### [EXTRAIT DU DOCUMENT]

C’est en 1933 que l’Abbé Albert DUMAIL créé un patronage afin d’occuper les enfants du quartier les jours où il n’y a pas d’école : « l’Etoile de Bonne Nouvelle » dont le football devint l’activité principale. Par la suite, il y aura une section culturelle (théâtre) et surtout sportive (natation, ping-pong, athlétisme...).
La guerre et l’occupation (1939-1945)
Dès le début de la seconde guerre mondiale, des jeunes de l’Etoile de Bonne Nouvelle ont été appelés sur le front mais le patronage et le football continuaient malgré tout. Puis vint la débâcle, la captivité pour certains et l’exode pour les autres. La saison 1940-41 fut la dernière de l’Etoile de Bonne Nouvelle. En 1941, 7 patronages du centre de Paris décidèrent de se regrouper en une seule association.
Pour le 1er arrondissement :
Saint-Roch Sports
Le Cercle Saint-Germain l’Auxerrois
Pour le 2ème arrondissement :
L’Etoile de Bonne Nouvelle
Pour le 3ème arrondissement :
Les Cadets des Arts et Métiers
Les Juniors de Sainte-Elisabeth
Pour le 4ème arrondissement :
Les Jeunes Francs de Saint-Merri
Les Lions de Saint-Paul
L’ASSOCIATION SPORTIVE DU CENTRE DE PARIS était née, dirigée par le Père Dumail.

### [CONSIGNE A]
D'après l'extrait, qui dirigeait l'Association sportive du centre de Paris à sa naissance ?
### [CONSIGNE B]
Modifiez le passage de l'extrait situé entre « La guerre et » et « le Père Dumail. », inclus, en remplaçant « la débâcle » par « la défaite ».
Les lignes qui suivent ne sont d'aucune utilité ici.

### [DONNÉES FOURNIES]
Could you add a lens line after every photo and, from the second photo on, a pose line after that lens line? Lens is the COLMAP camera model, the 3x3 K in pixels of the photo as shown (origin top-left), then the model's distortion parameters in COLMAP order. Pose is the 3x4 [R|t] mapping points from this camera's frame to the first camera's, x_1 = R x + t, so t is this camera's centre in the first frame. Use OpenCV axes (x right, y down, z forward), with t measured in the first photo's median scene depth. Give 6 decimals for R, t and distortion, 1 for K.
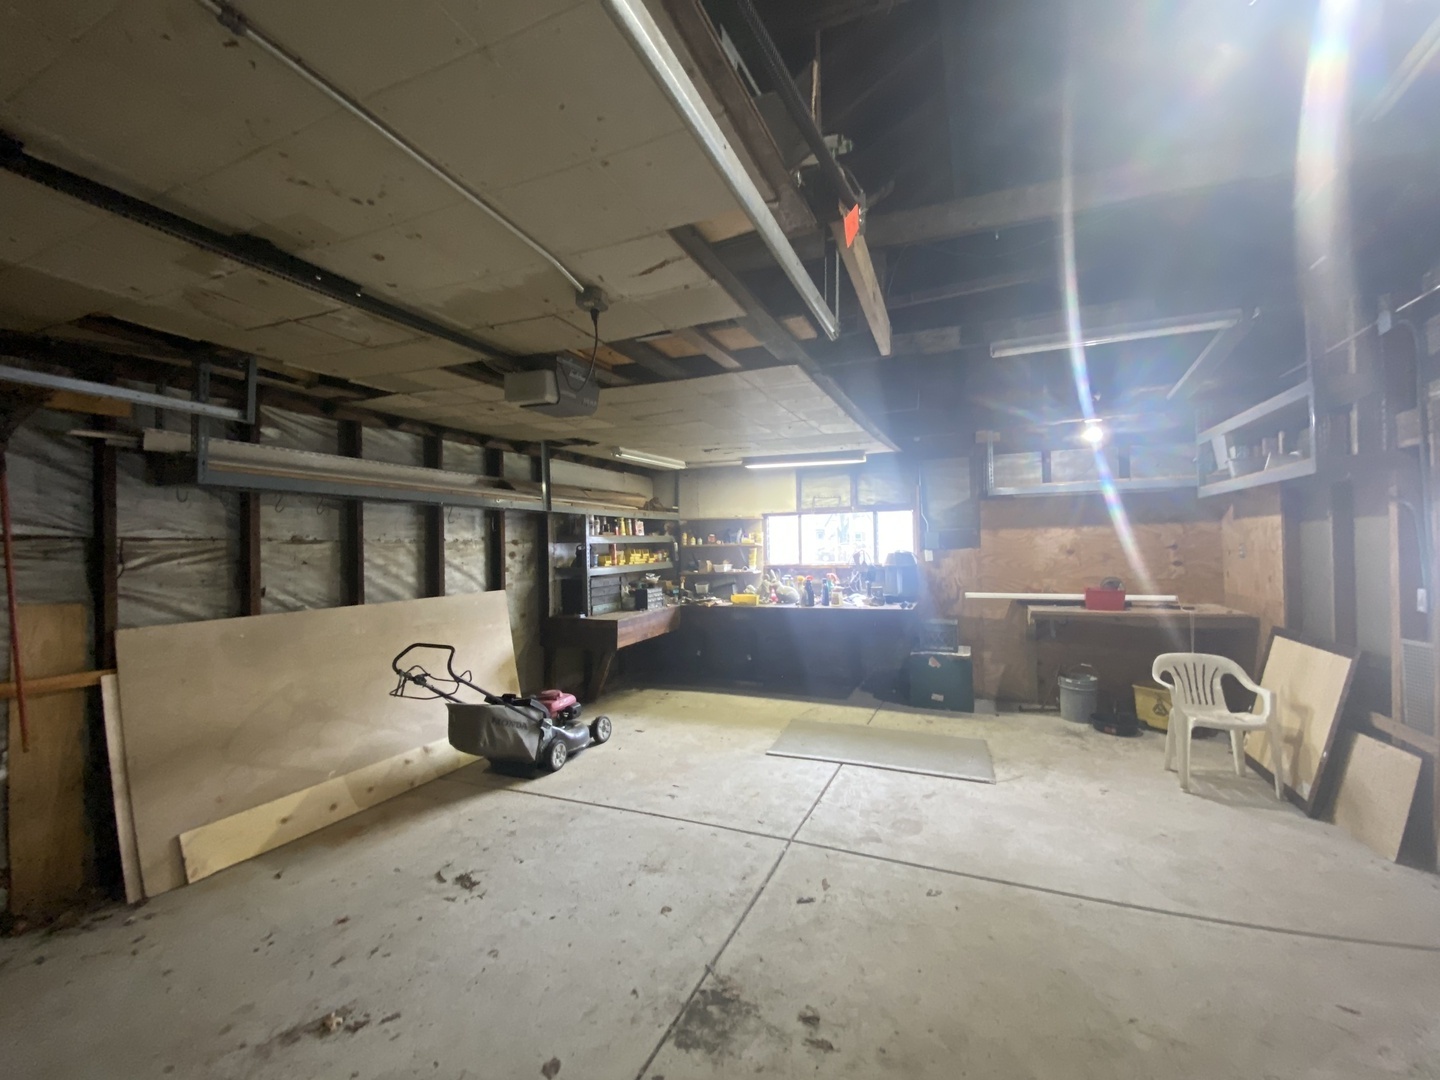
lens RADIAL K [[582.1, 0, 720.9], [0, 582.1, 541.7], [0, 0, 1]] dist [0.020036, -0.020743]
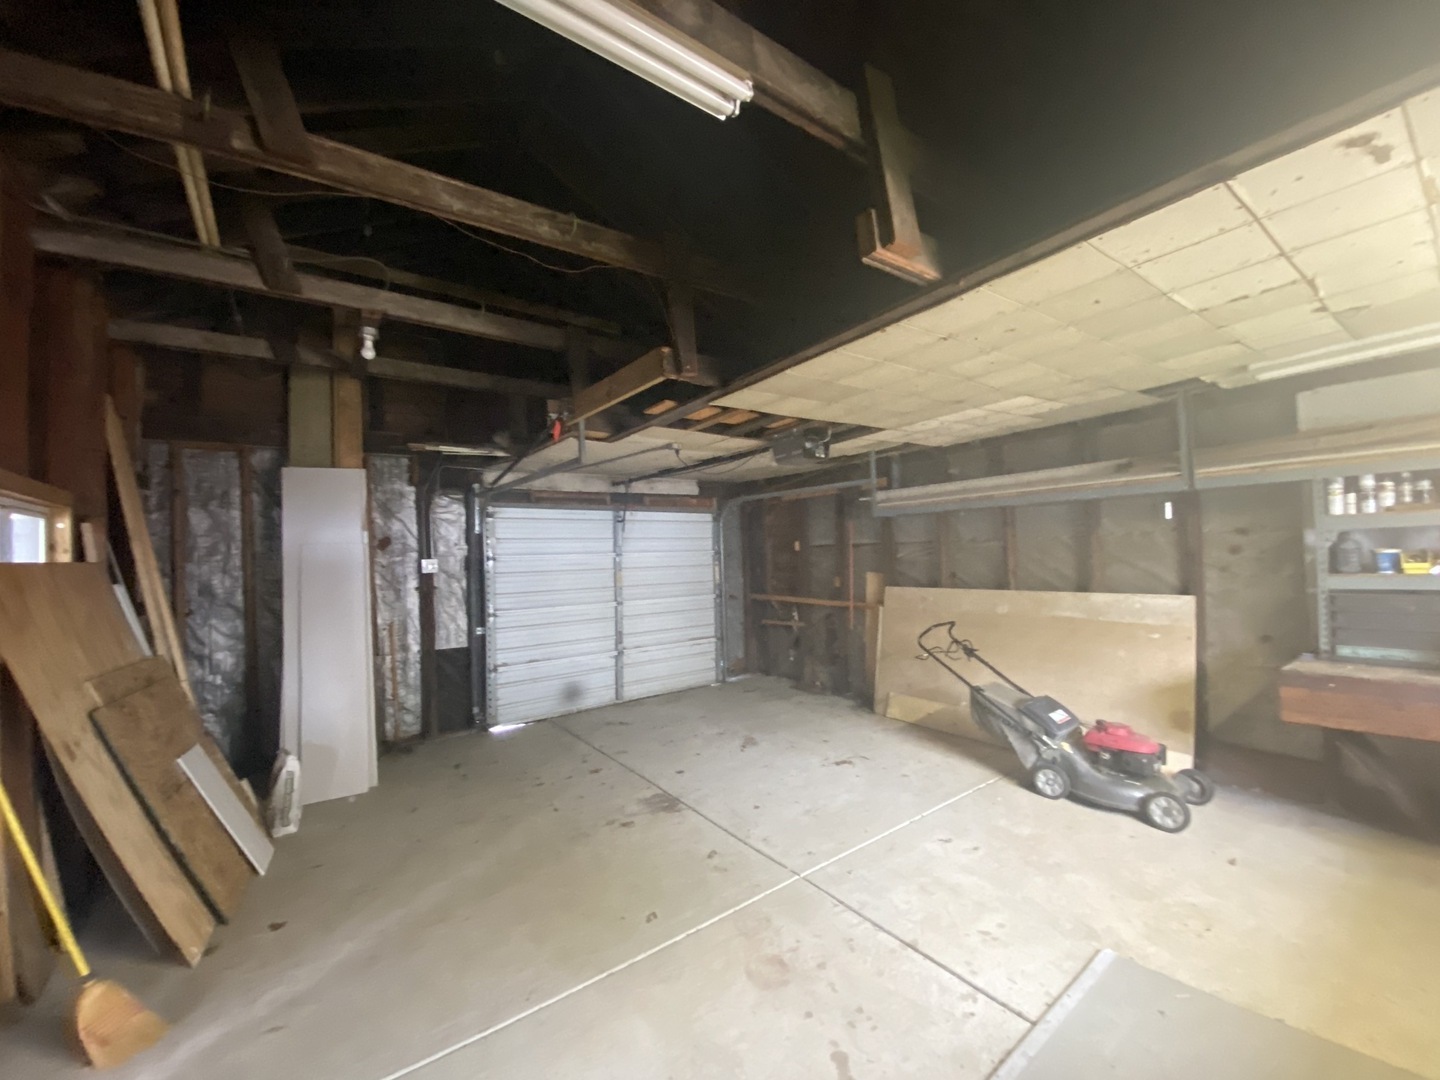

### [ZONE DE RÉPONSE A]
Le Père Dumail.

### [ZONE DE RÉPONSE B]
La guerre et l’occupation (1939-1945)
Dès le début de la seconde guerre mondiale, des jeunes de l’Etoile de Bonne Nouvelle ont été appelés sur le front mais le patronage et le football continuaient malgré tout. Puis vint la défaite, la captivité pour certains et l’exode pour les autres. La saison 1940-41 fut la dernière de l’Etoile de Bonne Nouvelle. En 1941, 7 patronages du centre de Paris décidèrent de se regrouper en une seule association.
Pour le 1er arrondissement :
Saint-Roch Sports
Le Cercle Saint-Germain l’Auxerrois
Pour le 2ème arrondissement :
L’Etoile de Bonne Nouvelle
Pour le 3ème arrondissement :
Les Cadets des Arts et Métiers
Les Juniors de Sainte-Elisabeth
Pour le 4ème arrondissement :
Les Jeunes Francs de Saint-Merri
Les Lions de Saint-Paul
L’ASSOCIATION SPORTIVE DU CENTRE DE PARIS était née, dirigée par le Père Dumail.